Geary is referring to creator, writer and director Dan Merchant, who created a poignant, touching show full of great moments throughout its six-episode first season, which kicked off earlier this month. The merchant took the risk of creating a show on a topic that most prefer to avoid.

“It’s true that our culture doesn’t speak well about death,” Merchant said, looking out over Spokane Falls from his downtown writing studio. “It’s sad because death is part of life and we have to deal with it ourselves and with our loved ones. This show is different. We bring all of our personal experiences with our parents and grandparents from the writer’s room.”

Growing up in Seattle, Merchant, 57, drew on recent personal experience. “During the pandemic, my father was nearing the end of his cancer journey,” Merchant said. “While this was going on, an idea popped into my head. I thought, “Wow, how about a show dedicated to this? It’s an interesting setting. I remembered all the different experiences I had with hospice providers.”

However, Merchant had to dig deeper to create a hospice care show, so he contacted the nurses at Spokane Hospice.

“I learned a lot from the hospice nurses,” Merchant said. “I learned what they say and why they are always present. I heard a story from a hospice nurse about how an ER nurse quit after two days at Spokane Hospice because her life was dedicated to trying to save lives.

“Death equals total failure. The emergency nurse is used to running on full adrenaline. She couldn’t accept the fact that people were dying,” he continued. “Hospice nurses are a special group of people. Their view is that death is not the opposite of life. Death is part of life. It’s all about how we are on this journey in this life that eventually ends.”

Geary is great as a compassionate nurse in Coming Home, which is streaming on Pure Flix Entertainment.

“Cynthia is the heart and soul of the show,” Merchant said. “She was a leader on set, a very talented and sweet person and a workhorse.”

Going Home has a number of other great performances. Veteran actor Tom Skerritt, of Frequency and The Dead Zone fame, is doing it at an age when most people are well past retirement age. But Skerrit, who turns 89 in August, is stunning as he witnesses the final stages of his wife’s life.

“It was great to work with Tom as he is a proven and serious actor,” said Merchant. “Even if he just needs to cross the room to pass the hand lotion, he has to find motivation.

“Sometimes he can offer something else. Something special comes out of what he does. He made the character real. When he cried when his wife slipped away, it was just incredibly real. It was the only time I didn’t scream.

On the other side of Skerritt, who made his television debut 60 years ago on the television series Fight!, is former NFL star Vernon Davis, who plays a hospice patient. The two-time All Pro and Super Bowl winner is impressive just three years after he retired from the draw.

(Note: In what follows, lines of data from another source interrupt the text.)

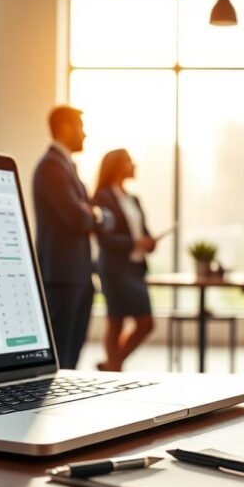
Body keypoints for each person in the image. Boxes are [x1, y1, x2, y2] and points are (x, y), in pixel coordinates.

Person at [32, 106, 112, 370]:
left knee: (72, 357)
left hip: (78, 274)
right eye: (80, 126)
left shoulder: (66, 166)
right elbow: (76, 217)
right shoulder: (51, 167)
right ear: (65, 128)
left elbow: (92, 216)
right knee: (62, 359)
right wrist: (94, 214)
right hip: (62, 276)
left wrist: (92, 213)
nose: (85, 134)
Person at [91, 149, 157, 372]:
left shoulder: (133, 199)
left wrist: (149, 242)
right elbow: (104, 237)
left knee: (146, 323)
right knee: (116, 320)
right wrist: (135, 243)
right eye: (129, 161)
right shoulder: (102, 197)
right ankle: (114, 368)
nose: (134, 164)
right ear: (117, 165)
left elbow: (142, 231)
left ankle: (112, 365)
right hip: (115, 268)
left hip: (136, 268)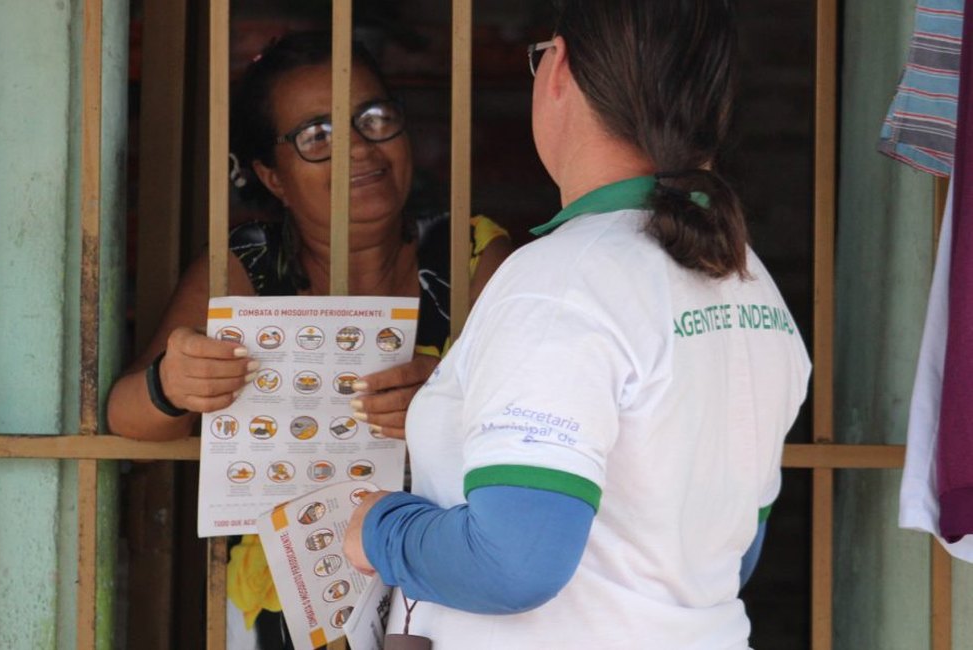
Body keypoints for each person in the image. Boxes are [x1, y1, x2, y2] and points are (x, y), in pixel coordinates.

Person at [343, 2, 812, 648]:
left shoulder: (563, 282)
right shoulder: (750, 285)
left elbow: (515, 561)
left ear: (556, 68)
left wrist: (379, 530)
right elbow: (732, 549)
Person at [105, 31, 512, 649]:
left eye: (374, 119)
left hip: (448, 584)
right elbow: (125, 419)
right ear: (271, 175)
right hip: (288, 597)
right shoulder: (243, 269)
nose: (358, 149)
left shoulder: (474, 257)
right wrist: (171, 384)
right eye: (316, 136)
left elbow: (544, 419)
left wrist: (450, 403)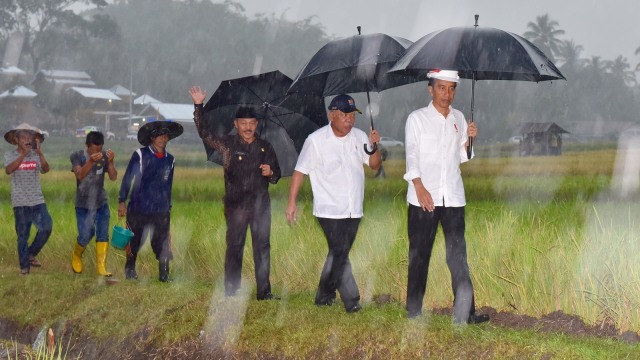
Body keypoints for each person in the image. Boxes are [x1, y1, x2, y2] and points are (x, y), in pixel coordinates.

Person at [403, 69, 489, 324]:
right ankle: (414, 313)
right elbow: (411, 156)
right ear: (430, 89)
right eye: (441, 88)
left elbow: (462, 157)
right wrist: (418, 186)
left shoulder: (460, 118)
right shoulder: (416, 119)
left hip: (452, 197)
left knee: (458, 257)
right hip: (423, 198)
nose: (447, 94)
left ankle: (465, 314)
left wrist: (470, 141)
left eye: (451, 88)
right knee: (420, 255)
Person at [286, 94, 381, 313]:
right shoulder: (316, 140)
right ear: (332, 115)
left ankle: (324, 295)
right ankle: (352, 300)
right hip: (329, 209)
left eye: (352, 115)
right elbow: (300, 171)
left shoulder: (359, 137)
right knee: (340, 252)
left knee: (338, 253)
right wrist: (291, 202)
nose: (349, 119)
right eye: (344, 115)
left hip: (353, 208)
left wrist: (375, 146)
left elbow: (374, 165)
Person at [189, 86, 281, 300]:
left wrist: (271, 172)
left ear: (256, 124)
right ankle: (231, 290)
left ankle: (264, 292)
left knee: (263, 248)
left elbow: (276, 175)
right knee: (235, 246)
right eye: (243, 123)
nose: (248, 127)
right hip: (235, 206)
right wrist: (198, 106)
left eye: (251, 123)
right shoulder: (227, 146)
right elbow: (205, 133)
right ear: (236, 124)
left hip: (261, 207)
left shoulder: (265, 147)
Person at [118, 120, 183, 282]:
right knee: (134, 240)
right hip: (138, 207)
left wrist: (167, 206)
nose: (163, 138)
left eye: (165, 135)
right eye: (159, 135)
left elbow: (169, 185)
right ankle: (130, 270)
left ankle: (164, 274)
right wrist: (122, 201)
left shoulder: (170, 160)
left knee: (161, 242)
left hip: (160, 209)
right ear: (152, 138)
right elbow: (128, 179)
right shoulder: (140, 155)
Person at [3, 123, 53, 275]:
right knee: (23, 235)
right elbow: (8, 170)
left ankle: (31, 254)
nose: (27, 139)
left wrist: (40, 153)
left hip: (37, 199)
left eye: (30, 137)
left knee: (46, 227)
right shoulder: (10, 155)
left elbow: (46, 169)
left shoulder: (36, 155)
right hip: (20, 201)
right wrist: (23, 154)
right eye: (24, 136)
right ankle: (24, 268)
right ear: (16, 139)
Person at [70, 131, 118, 276]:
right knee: (85, 235)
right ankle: (76, 255)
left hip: (101, 202)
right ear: (87, 146)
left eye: (99, 150)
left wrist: (110, 162)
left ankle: (101, 267)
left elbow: (113, 177)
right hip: (83, 204)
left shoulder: (104, 156)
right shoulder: (77, 156)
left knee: (103, 234)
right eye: (92, 150)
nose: (96, 153)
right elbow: (80, 175)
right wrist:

“Vernon is great, especially for a guy who is relatively new to acting,” Merchant said. “I knew him as the 49ers tight end who ruined the Seahawks over and over again. We talked about football. He was serious and very easy to manage.

“His name came up when we needed a guy with an athletic look. I saw[former Seattle Seahawk star]Richard Sherman in a TV commercial and I thought maybe it would work. The agent who handles Sherman said, “You don’t need Sherm, you need Vernon.” ”

Merchant is also impressed with Spokane, who is in the background during the show’s opening cutscene, where Geary is jogging through Riverfront Park in his University of Washington attire.

“Spokane is like another character on this show,” Merchant said. “It’s cool to see Charlie, calm down, running past the red van. This opening scene is our love letter to Spokane… We’re honoring the 509 with this show, not the 206. I know how life is here. It has always been this state battle. Technology against farmers.

Merchant moved to Spokane when he began working on Z Nation as a writer and director in 2014.

“It’s a little tidied up,” Merchant said. “When we filmed Z Nation, there were entire blocks of abandoned hotels in the entertainment district.

“We had zombie shoots in the street with no scenery. But there has been so much urban renewal. Spokane looks a lot better, and you can see it in the intro to Homecoming.